::: DATA PROVIDED :::

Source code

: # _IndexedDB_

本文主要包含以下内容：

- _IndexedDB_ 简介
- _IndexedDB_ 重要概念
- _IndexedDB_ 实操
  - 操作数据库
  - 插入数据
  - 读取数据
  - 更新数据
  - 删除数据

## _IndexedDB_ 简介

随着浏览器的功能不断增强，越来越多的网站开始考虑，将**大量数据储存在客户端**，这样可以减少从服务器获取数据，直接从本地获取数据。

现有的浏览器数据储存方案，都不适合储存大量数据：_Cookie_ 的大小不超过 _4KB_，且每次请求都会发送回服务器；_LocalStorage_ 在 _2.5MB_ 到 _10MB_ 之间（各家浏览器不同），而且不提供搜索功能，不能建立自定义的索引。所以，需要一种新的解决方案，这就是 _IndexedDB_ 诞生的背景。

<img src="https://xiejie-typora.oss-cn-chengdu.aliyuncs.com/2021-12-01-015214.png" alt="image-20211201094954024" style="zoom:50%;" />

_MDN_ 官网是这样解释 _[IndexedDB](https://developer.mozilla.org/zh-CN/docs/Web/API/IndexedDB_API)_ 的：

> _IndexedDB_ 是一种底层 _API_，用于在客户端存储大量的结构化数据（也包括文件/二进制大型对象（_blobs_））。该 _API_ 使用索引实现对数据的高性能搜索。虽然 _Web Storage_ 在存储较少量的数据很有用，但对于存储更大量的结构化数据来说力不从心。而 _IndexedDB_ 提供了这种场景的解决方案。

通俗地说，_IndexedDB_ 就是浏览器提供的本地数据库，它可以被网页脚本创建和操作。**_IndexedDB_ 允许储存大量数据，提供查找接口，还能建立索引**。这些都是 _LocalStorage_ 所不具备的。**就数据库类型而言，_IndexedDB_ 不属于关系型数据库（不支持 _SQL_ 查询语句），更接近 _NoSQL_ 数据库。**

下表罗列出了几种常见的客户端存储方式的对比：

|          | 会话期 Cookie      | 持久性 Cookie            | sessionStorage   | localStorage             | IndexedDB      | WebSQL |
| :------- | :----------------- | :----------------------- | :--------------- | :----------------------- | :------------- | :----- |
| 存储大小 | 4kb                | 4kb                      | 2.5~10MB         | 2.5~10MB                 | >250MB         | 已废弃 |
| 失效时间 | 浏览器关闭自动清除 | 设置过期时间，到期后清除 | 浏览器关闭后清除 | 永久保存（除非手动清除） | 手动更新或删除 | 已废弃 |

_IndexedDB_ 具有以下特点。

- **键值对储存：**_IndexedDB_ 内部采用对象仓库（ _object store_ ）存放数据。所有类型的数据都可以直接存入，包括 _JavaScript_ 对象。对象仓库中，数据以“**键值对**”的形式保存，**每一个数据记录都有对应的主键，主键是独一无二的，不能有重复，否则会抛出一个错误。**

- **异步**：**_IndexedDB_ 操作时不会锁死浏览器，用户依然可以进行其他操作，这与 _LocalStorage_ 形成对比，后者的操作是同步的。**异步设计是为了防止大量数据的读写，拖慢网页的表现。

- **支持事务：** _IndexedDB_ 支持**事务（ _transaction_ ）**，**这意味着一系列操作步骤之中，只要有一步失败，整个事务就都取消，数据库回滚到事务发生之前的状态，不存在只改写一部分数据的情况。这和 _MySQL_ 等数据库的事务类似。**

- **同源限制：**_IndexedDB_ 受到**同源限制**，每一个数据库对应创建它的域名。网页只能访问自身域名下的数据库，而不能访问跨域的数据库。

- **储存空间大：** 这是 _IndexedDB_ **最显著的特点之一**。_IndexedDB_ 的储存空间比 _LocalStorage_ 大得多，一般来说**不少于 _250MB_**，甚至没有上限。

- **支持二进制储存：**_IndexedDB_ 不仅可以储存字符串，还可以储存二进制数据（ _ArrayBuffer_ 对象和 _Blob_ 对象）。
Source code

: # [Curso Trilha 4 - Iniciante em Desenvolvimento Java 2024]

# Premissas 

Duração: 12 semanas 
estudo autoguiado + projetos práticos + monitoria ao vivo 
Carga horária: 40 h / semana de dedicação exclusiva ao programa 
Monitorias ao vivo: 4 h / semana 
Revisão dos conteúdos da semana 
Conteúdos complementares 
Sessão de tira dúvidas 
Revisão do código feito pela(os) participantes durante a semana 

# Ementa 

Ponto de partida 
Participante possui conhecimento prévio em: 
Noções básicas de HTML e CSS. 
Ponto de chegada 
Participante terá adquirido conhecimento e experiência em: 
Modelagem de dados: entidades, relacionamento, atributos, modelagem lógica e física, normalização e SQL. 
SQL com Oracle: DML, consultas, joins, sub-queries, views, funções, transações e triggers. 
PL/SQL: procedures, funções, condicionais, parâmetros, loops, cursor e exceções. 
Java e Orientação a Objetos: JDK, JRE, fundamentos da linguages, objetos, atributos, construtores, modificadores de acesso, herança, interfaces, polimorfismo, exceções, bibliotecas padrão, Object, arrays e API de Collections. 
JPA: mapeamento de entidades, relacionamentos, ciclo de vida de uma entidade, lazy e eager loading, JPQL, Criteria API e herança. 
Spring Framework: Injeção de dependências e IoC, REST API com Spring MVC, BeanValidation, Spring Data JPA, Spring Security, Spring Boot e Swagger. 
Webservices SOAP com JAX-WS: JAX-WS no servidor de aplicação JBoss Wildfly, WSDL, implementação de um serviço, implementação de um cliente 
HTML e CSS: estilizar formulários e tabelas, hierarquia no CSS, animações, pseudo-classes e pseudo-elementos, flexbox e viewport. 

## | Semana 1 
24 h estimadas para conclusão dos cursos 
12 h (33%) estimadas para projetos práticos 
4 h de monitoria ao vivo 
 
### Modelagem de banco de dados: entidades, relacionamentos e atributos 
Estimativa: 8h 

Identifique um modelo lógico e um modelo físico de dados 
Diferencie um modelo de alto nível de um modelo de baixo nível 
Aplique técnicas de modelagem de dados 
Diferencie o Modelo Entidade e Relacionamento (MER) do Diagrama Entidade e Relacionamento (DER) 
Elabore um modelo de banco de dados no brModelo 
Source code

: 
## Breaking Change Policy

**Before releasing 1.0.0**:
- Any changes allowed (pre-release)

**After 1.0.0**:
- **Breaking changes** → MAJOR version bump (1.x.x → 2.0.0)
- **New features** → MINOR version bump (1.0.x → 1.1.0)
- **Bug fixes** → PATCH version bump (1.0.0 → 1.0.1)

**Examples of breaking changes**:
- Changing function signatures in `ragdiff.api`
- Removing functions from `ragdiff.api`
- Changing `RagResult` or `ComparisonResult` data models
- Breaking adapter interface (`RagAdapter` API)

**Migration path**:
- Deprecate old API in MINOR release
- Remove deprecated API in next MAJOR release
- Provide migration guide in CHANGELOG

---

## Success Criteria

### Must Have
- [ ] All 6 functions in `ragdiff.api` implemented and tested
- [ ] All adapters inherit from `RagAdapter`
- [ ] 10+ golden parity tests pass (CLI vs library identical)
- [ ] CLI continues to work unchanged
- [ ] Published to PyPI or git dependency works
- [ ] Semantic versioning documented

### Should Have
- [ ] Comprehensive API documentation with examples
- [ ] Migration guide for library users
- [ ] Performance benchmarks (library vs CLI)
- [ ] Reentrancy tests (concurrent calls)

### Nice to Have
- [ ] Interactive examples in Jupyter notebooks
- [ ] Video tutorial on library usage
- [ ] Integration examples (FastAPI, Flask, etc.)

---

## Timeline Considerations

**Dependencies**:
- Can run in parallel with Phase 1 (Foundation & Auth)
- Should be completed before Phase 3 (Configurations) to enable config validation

:::

YOUR ASSIGNMENT –
Among the lines of the data above, find those with the word "Phase" and show them.

EXPECTED OUTPUT –
- Can run in parallel with Phase 1 (Foundation & Auth)
- Should be completed before Phase 3 (Configurations) to enable config validation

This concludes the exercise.